Adormeço numa noite que já é dia,
A luz espreita a madrugada,
Seca-me a boca o sentimento,
No horizonte nem é dia nem é noite,
Nem há espaço nem abraço que me console,
É como se o oxigénio tivesse sido substituído pelo sal,
A vizinhança exerce os costumeiros e rotinados ruídos,
Ainda sonho adormecer breves minutos,
Para que os meus olhos fundos ganhem tempero,
E a minha boca solte gemidos.
Acordo com o sol misturado de lua,
Numa manhã que ainda é noite na minha alma.
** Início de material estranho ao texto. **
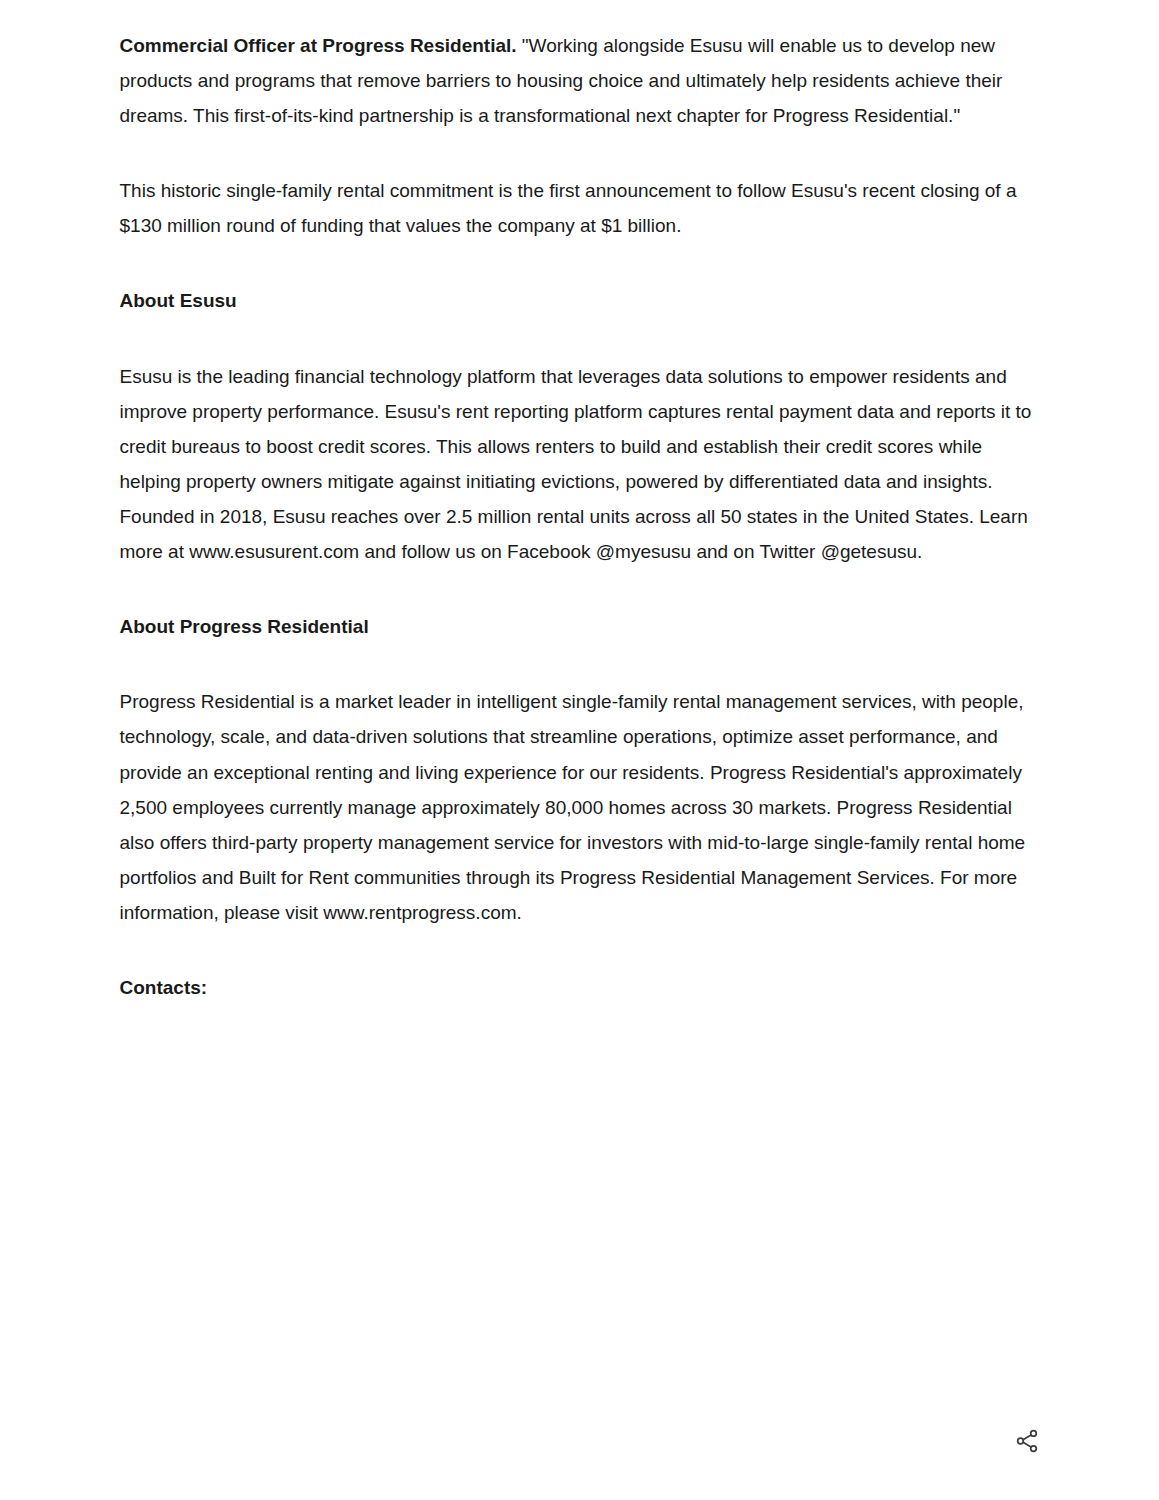Commercial Officer at Progress Residential. "Working alongside Esusu will enable us to develop new products and programs that remove barriers to housing choice and ultimately help residents achieve their dreams. This first-of-its-kind partnership is a transformational next chapter for Progress Residential."
This historic single-family rental commitment is the first announcement to follow Esusu's recent closing of a $130 million round of funding that values the company at $1 billion.
About Esusu
Esusu is the leading financial technology platform that leverages data solutions to empower residents and improve property performance. Esusu's rent reporting platform captures rental payment data and reports it to credit bureaus to boost credit scores. This allows renters to build and establish their credit scores while helping property owners mitigate against initiating evictions, powered by differentiated data and insights. Founded in 2018, Esusu reaches over 2.5 million rental units across all 50 states in the United States. Learn more at www.esusurent.com and follow us on Facebook @myesusu and on Twitter @getesusu.
About Progress Residential
Progress Residential is a market leader in intelligent single-family rental management services, with people, technology, scale, and data-driven solutions that streamline operations, optimize asset performance, and provide an exceptional renting and living experience for our residents. Progress Residential's approximately 2,500 employees currently manage approximately 80,000 homes across 30 markets. Progress Residential also offers third-party property management service for investors with mid-to-large single-family rental home portfolios and Built for Rent communities through its Progress Residential Management Services. For more information, please visit www.rentprogress.com.
Contacts:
Fragmentos feitos de não sei o quê percorrem-me o corpo,
Espero nas noites em branco os dias arrastados,
Tenho saudades de dormir e acordar entusiasmado com o dia,
Não entendo este pesar de uma cartilagem inexistente,
Esforço-me em esforço para que passe.
Sei de umas pílulas grandes e vermelhas que me secam a boca de plástico,
E me enxugam a alma por instantes,
Dou mil voltas,
Não encontro a tal posição,
Percorro os minutos afogueados do relógio despertador à espera da manhã,
Sento-me,
Caminho,
Caminho,
E sento-me.
Acredito na próxima viagem.
Sinto-me dono de umas chagas que não cicatrizam.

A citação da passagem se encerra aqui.